From the material below, copy each line that holds the word "worn".

━━━━━━

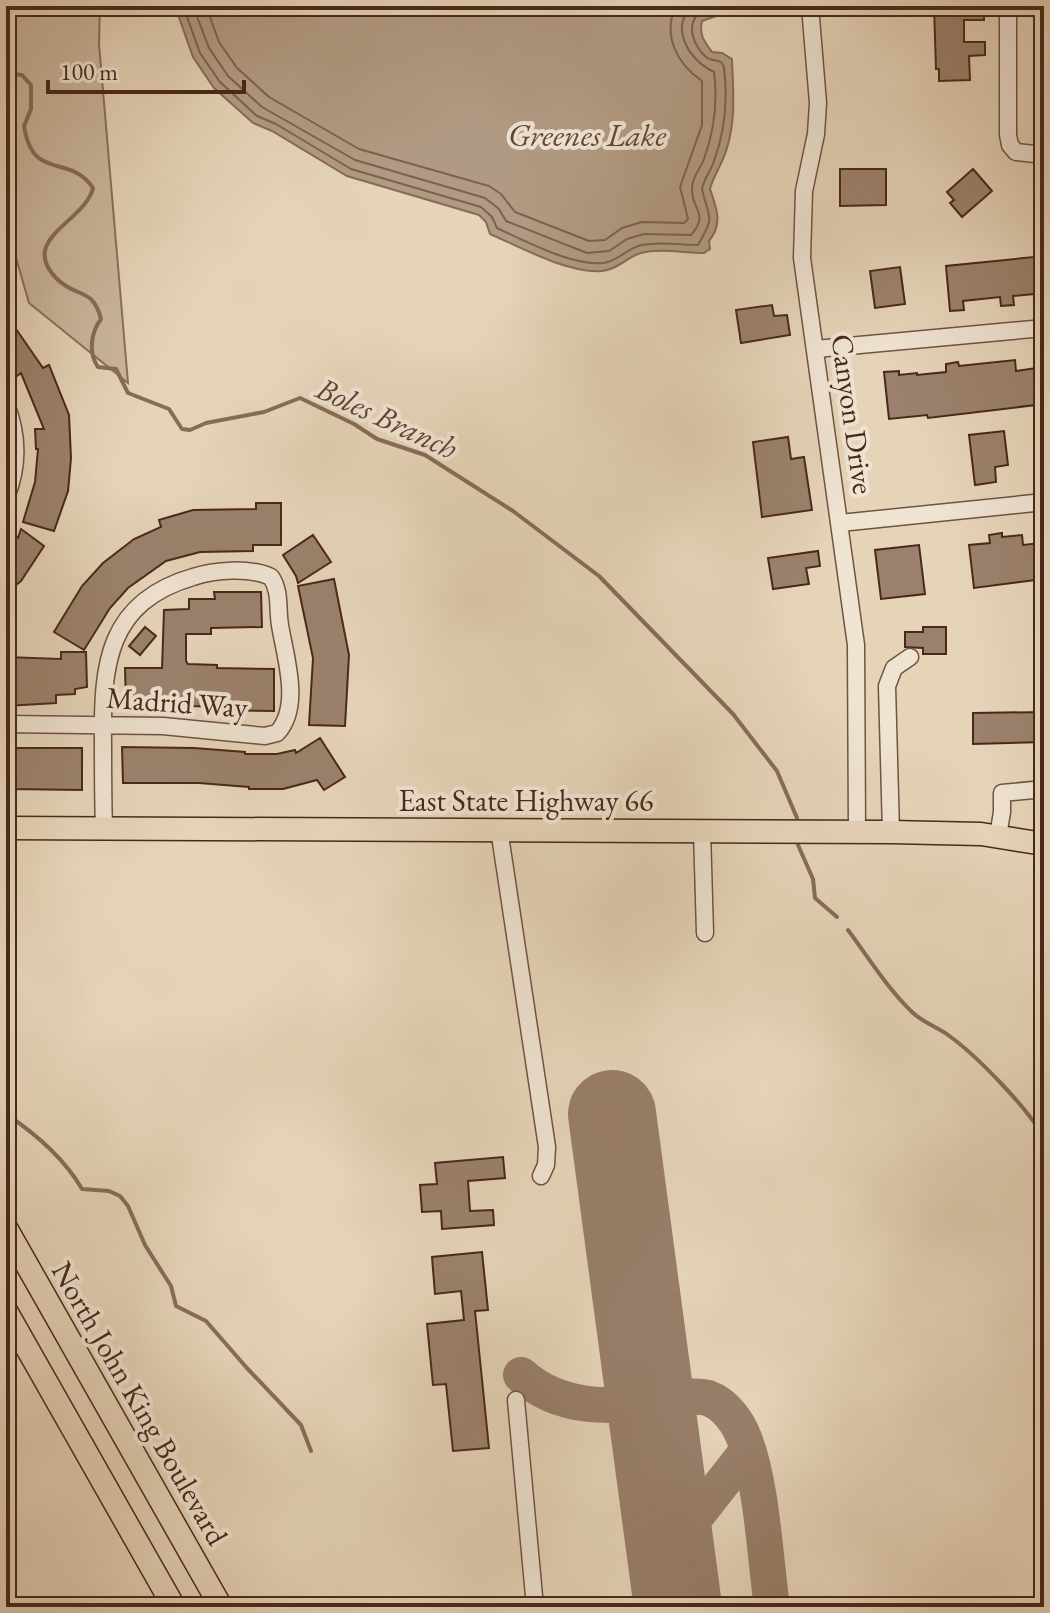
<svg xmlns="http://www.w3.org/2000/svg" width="1050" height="1613" font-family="'EB Garamond',serif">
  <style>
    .green { fill: #cbb79e; stroke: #8a705c; stroke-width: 2 }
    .water { fill: #b19a83; stroke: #876c59; stroke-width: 2 }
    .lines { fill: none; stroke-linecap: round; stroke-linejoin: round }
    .shore { stroke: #7d614f; stroke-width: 2 }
    .stream { stroke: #876c59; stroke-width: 4 }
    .taxiway { stroke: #987e6a; stroke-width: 36 }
    .runway { stroke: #987e6a; stroke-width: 88 }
    .building { fill: #9b816d; stroke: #49281b; stroke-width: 2 }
    .minor-casing { stroke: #705342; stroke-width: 19 }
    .major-casing { stroke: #49281b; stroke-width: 25 }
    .minor { stroke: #efe3d2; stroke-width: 16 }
    .major { stroke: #e6d4b9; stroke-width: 22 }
    .labels { text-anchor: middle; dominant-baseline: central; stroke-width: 8; stroke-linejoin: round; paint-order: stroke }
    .street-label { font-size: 30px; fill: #49281b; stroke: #efe3d2 }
    .water-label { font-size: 32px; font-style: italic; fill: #634435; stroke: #efe3d2 }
  </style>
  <rect width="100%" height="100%" fill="#e6d4b9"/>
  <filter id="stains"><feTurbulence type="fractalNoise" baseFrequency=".0025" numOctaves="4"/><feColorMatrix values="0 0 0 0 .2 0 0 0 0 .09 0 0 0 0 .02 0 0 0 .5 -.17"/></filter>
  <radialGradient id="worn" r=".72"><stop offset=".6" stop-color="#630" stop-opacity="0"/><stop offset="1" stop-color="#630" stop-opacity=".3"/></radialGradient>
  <path class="green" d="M6,6H100L99,44L128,383L29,303L6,223Z"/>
  <path class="water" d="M175,6H738L741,11L739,16L719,15L702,21C699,35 704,41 712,52L722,53L732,59C733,89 736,119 727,148C723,163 713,176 710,189C717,209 723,224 709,241L710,249L704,253C685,253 660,248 641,253C627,257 619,269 602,271C569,274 520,247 490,234L486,222L479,215L347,176L272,131L253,123L214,88L193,57Z"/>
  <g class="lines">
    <path class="shore" d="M183,6L200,53L220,82L257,116L276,124L351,169L481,207L492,217L497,228C525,241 572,266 603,263C619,261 627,248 642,245C659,241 680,245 698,245C716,214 709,221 702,189C704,178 711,171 714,161C725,131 728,101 724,69C723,57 713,63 706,57C694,46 686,27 698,14L710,8L731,6
      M193,6L209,48L228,76L262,107L355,160L485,198L499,209L506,221L587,253L609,251L627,239L644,234L691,235C710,213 691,210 692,188C692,177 700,169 704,159C714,131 718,102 714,72C690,61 669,29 692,6
      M206,6L219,42L237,68L269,97L359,149L489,186L501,194L515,212L589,241L605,240L622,228L642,222L684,223L688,219L680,187L702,125V81C677,64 662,35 676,6"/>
    <path class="stream" d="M6,73L22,75L31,85V109L24,126C33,183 69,152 93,188C85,222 17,239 57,279C76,298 93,287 101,319C91,332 88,353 98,367L116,369L128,393L169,409L182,429L190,430L206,423L264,412L300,398L354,424L377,439L425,455L513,511L599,576L733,714L777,771L797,818
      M798,845L813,879L815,898L837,917
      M848,930C868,957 888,989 912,1012C922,1022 937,1027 948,1035C975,1054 1029,1109 1044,1138
      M6,1114C36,1134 64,1158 82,1189L109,1191L120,1196L128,1206L145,1245L171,1286L176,1306L206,1321L246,1367L301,1425L311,1451"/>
    <path class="taxiway" d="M521,1375C560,1410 611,1408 660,1401C675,1399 693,1394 708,1398C725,1404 738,1422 744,1438C762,1483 765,1558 772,1607
      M668,1531L685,1527L694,1519L748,1450"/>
    <path class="runway" d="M612,1114L678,1607"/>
  </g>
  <path class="building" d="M934,6H984V20H964V42H985V55L969,56L970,80L939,81V69H936Z
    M840,169H886V205L840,206Z
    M973,169L992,191L962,217L950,203L954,200L947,192Z
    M1044,256V293L1013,296L1014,305L1001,306L1000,297L963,301L964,310L950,311L946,266Z
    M900,267L905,304L875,308L870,271Z
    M772,305L774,316L787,315L790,335L741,343L736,310Z
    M6,311L14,330L16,329L43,368L49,365L69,415L71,458L68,491L54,531L23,522L35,482L38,449H36L35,429H44L21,373L14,378L6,366Z
    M1015,360L1016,371L1044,367V404L928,418L927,415L889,419L884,372L899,371V375L917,373V375L946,372V364L958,362L959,366Z
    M1004,431L1008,465L995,467L996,482L975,485L969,435Z
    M788,437L791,459L804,457L812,510L762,517L753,442Z
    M256,503H281V545H253V551L200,552L166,561L128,588L110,608L84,650L54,632L82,586L103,563L134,539L161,527L159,520L193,510L256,509Z
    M21,529L44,546L21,581L6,593V540L11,533L18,538Z
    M1002,533V537L1022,535L1023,545L1040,543L1044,579L974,588L969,545L990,543L989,535Z
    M313,535L331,562L298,583L296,576L283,555Z
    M919,545L925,594L881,599L875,550Z
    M818,551L820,566L806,568L809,584L773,589L768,558Z
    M334,579L349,655L345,726L309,725L313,658L298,586Z
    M214,592H261L262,627L211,628V634H186V661L188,664L217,665V668L274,669V711L220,710V707L191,706V703L126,704L125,668H162L164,610L189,609V599H215Z
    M145,627L156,636L140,655L129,646Z
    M923,627H946V654H923V648L905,647V632H923Z
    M61,652H86L87,687L75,689V694L56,695V703L6,706V657L61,659Z
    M1044,712V742L973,744V713Z
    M320,738L345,777L324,790L317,780L283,789H249V787L199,783H123L122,747L194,748L245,752V754H277L295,750L296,753Z
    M6,748H82V790L10,789V784H6Z
    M503,1157L505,1178L468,1181L470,1211L493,1210L494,1225L442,1229L441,1211L422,1212L420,1185L437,1184L435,1163Z
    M482,1252L488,1310L475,1311L489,1448L453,1451L446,1384L433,1385L427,1324L464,1320L461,1291L435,1294L432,1257Z"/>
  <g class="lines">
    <g class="minor-casing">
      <path id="minor" d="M810,6L818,103L816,134L804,191L802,258L856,645L857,831
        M1008,6V135L1010,145L1016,152L1044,155
        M816,349L1044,328
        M6,404C18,435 19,466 6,497
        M840,523L1044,502
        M6,724L163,726L265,736L277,733C302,706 285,657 280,625C277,608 281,592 271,577C250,567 214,570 193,577C107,602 102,665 103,742C103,771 103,800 104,828
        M499,829L547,1147L546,1165L541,1176
        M702,831L705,933
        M891,832L887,686L894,668L910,657
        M998,836L1002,812V793L1044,789
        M516,1400L535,1607"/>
    </g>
    <g class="major-casing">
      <path id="major" d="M6,828L891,832L981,834L1044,844
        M6,1228L221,1607
        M6,1311L174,1607"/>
    </g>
    <use href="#minor" class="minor"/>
    <use href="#major" class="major"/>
  </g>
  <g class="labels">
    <g class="street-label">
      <text transform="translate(853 414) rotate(82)">Canyon Drive</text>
      <text transform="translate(177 702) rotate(4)">Madrid Way</text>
      <text x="526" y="800">East State Highway 66</text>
      <text transform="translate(140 1403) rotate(60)">North John King Boulevard</text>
    </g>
    <g class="water-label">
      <text x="587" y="135">Greenes Lake</text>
      <text transform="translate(387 418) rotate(25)">Boles Branch</text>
    </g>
  </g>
  <rect width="1050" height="1613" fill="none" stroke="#e6d4b9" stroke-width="32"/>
  <rect x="8" y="8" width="1034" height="1597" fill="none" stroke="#49281b" stroke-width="4"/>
  <rect x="16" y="16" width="1018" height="1581" fill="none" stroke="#49281b" stroke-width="2"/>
  <path d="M48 80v12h196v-12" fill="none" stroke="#49281b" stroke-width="4"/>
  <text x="60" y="80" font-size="24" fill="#49281b" stroke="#efe3d2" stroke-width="6" paint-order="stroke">100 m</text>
  <rect width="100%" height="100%" filter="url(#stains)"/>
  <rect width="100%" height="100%" fill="url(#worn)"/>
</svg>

━━━━━━

WRITTEN RESPONSE ::
  <radialGradient id="worn" r=".72"><stop offset=".6" stop-color="#630" stop-opacity="0"/><stop offset="1" stop-color="#630" stop-opacity=".3"/></radialGradient>
  <rect width="100%" height="100%" fill="url(#worn)"/>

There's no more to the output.